### Extrait fourni

----

Mauvaise Herbe Vol.1 - Actualité manga
Mauvaise Herbe Vol.1 - Manga

Mauvaise Herbe Vol.1 : Critiques

Nora to Zassô

Critique du volume manga

Publiée le Vendredi, 17 Janvier 2020

Devenu un auteur très important du catalogue du Lézard Noir à partir de la publication de l'excellent Tokyo Alien Bros. en 2017, Keigo Shinzo a ensuite régulièrement fait l'actualité chez l'éditeur, avec sa venue au FIBD d'Angoulême en janvier 2018, puis la publication cette même année de deux autres de ses livres, le recueil Holiday Junction et le one-shot L'auto-école du collège Moriyama. Et depuis, on guette toujours avec intérêt son retour. Ainsi, en attendant toujours Bokura no funkasai dont l'acquisition fut annoncée dès mai 2018, c'est la série la plus récente du mangaka qui nous arrive en France en ce début d'année 2020.

Lancée en avril 2018 sous le titre Naro to Zasso dans le magazine Morning Two des éditions Kôdansha (une première pour l'auteur qui jusque-là, hormis pour quelques histoires courtes, était toujours fidèle à Shôgakukan), Mauvaise Herbe est une oeuvre toujours en cours dont le 3e tome paraîtra dans son pays d'origine la semaine prochaine, et qui voit l'auteur rester fidèle à son goût pour les portrait de société, mais cette fois-ci dans des tonalités beaucoup plus sombres...

Tout commence par quelques superbes pages ne couleur, dominées par le regard profond, froid et accusateur d'une jeune fille. Puis nous voici dans le "Teen Reflexology Hello Sunrise", un salon de massage qui, s'il affiche ironiquement dans ses règles l'interdiction de demander plus que des services de massage aux jeunes filles qui y sont embauchée, cache en réalité un tout autre commerce: un bordel clandestin, où les demoiselles, des mineures, offrent leur corps contre des sommes beaucoup plus importantes. Tout le monde sembler fermer les yeux sur ce trafic comme on peut tant en voir, tout du moins jusqu'à ce jour où la brigade des moeurs du commissariat de Senjû finit par y faire une descente en arrêtant employés et clients. Certaines adolescentes font profil bas, d'autres râlent qu'on les empêche de gagner de l'argent facile comme elles veulent, mais toutes finissent par rentrer chez elles. Toutes, sauf une: Shiori Umino, la plus muette de toutes, que personne ne vient chercher. Lieutenant de police plutôt passif, Hajime Yamada se montre pourtant étrangement déstabilisé devant cette fille de 16 ans, qui lui rappelle physiquement Kozue, sa propre fille, décédée tragiquement quand elle était petite dans un accident. Amené à recroiser Shiori par le biais d'un chat errant dont ils sont les deux seuls à se soucier, Yamada, tout en ne cessant plus de voir son traumatisme du passé le regagner fortement, ne pourra que cerner, petit à petit, dans quelle situation dramatique se trouve l'adolescente...

----

Images avec coordonnées des points clés:
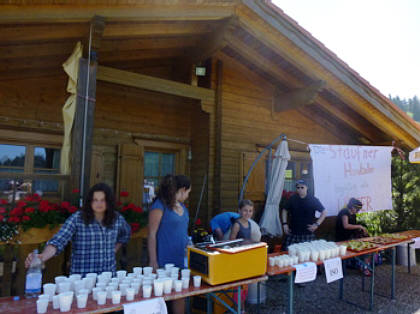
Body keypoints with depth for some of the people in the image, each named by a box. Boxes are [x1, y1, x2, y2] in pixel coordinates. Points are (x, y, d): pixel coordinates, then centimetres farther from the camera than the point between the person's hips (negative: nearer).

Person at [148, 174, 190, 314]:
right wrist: (153, 262, -15)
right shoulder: (159, 205, -11)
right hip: (165, 261, -7)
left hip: (182, 259, 7)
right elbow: (152, 234, -13)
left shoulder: (182, 206, 12)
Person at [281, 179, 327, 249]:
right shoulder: (292, 199, 2)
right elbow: (284, 210, 13)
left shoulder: (313, 200, -2)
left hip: (307, 234, -1)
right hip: (292, 234, 2)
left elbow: (324, 212, 4)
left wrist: (317, 224, -5)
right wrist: (285, 224, 4)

----

### Consignes
• 1. Recopiez, dans la critique de Mauvaise Herbe, tout ce qui va de "Critique du volume" jusqu'à "début d'année 2020.".
• 2. Répondez à ces questions d'après la critique de Mauvaise Herbe :
(a) En quelle année Tokyo Alien Bros. a-t-il été publié ?
(b) Dans quel magazine la série a-t-elle été lancée ?
(c) Quel âge a Shiori Umino ?
• 3. Reprenez la critique de Mauvaise Herbe après sa dernière phrase et poursuivez-la.

### Corrigé de l'exercice
• 1.
Critique du volume manga

Publiée le Vendredi, 17 Janvier 2020

Devenu un auteur très important du catalogue du Lézard Noir à partir de la publication de l'excellent Tokyo Alien Bros. en 2017, Keigo Shinzo a ensuite régulièrement fait l'actualité chez l'éditeur, avec sa venue au FIBD d'Angoulême en janvier 2018, puis la publication cette même année de deux autres de ses livres, le recueil Holiday Junction et le one-shot L'auto-école du collège Moriyama. Et depuis, on guette toujours avec intérêt son retour. Ainsi, en attendant toujours Bokura no funkasai dont l'acquisition fut annoncée dès mai 2018, c'est la série la plus récente du mangaka qui nous arrive en France en ce début d'année 2020.

• 2.
(a) En 2017.
(b) Dans le magazine Morning Two, des éditions Kôdansha.
(c) Elle a 16 ans.

• 3.
Le tout début avec son immersion dans le bordel clandestin donne tout de suite le ton: Mauvaise Herbe sera un récit dur, noir, faisant le portrait d'une société moderne en perdition, portrait qui ne cessera de s'enrichir au fil du parcours de ses deux principaux personnages. Ces deux figures centrales, le mangaka nous invite, dans une narration entremêlant efficacement leurs pas et trouvant un point commun dans le chat Roco, à la découvrir plus ou moins en parallèle. On cerne très bien en Yamada, derrière le flic passif, un homme resté enfermé dans le passé, qui continue encore et toujours d'avoir ses pensées tournées vers sa défunte fille (en preuve, l'autel mortuaire qu'il salue toujours soigneusement chez lui), qui a vécu cela comme un traumatisme au point d'avoir été quitté par sa femme, d'avoir attrapé des cheveux blancs plus jeune que prévu, et d'avoir de temps à autre des hallucinations bouleversantes. Mais le plus terrible est à chercher du côté de la jeune Shiori: fugueuse, battue depuis longtemps par sa mère qui se fiche royalement de son sort (elle ne la cherche pas quand elle fugue, la frappe sitôt qu'elle revient, lui adresse même les plus horribles des mots en fin de tome au téléphone), trouvant refuge dans les demeures d'hommes qui ne font jamais preuve de charité innocemment, elle est plongée dans une totale misère sociale, n'ayant aucun repère affectif, aucun point de repère pour avancer dans la vie, aucune place qui soit vraiment à elle, et personne ne lui accorde de réelle attention, sauf quand certains hommes en ont après son corps jeune... Personne, vraiment ? Au fil du tome, Yamada semble se réveiller, ne veut plus jamais avoir de regrets comme il en a eux par le passé, montre une inquiétude toujours plus sincère envers Shiori. mais encore faut-il que l'adolescente accepte de lui faire confiance...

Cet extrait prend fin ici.